(Directions):
Set down every record below exactly as written.

(Dataset):
[Start of section]

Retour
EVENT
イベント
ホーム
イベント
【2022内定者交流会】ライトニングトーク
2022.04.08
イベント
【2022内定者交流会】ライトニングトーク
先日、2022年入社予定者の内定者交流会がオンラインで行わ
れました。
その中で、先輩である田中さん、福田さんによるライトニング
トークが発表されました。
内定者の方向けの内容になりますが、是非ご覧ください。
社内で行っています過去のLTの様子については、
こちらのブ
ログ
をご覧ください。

[End of section]

(Answer to this task):
Retour
EVENT
イベント
ホーム
イベント
【2022内定者交流会】ライトニングトーク
2022.04.08
イベント
【2022内定者交流会】ライトニングトーク
先日、2022年入社予定者の内定者交流会がオンラインで行わ
れました。
その中で、先輩である田中さん、福田さんによるライトニング
トークが発表されました。
内定者の方向けの内容になりますが、是非ご覧ください。
社内で行っています過去のLTの様子については、
こちらのブ
ログ
をご覧ください。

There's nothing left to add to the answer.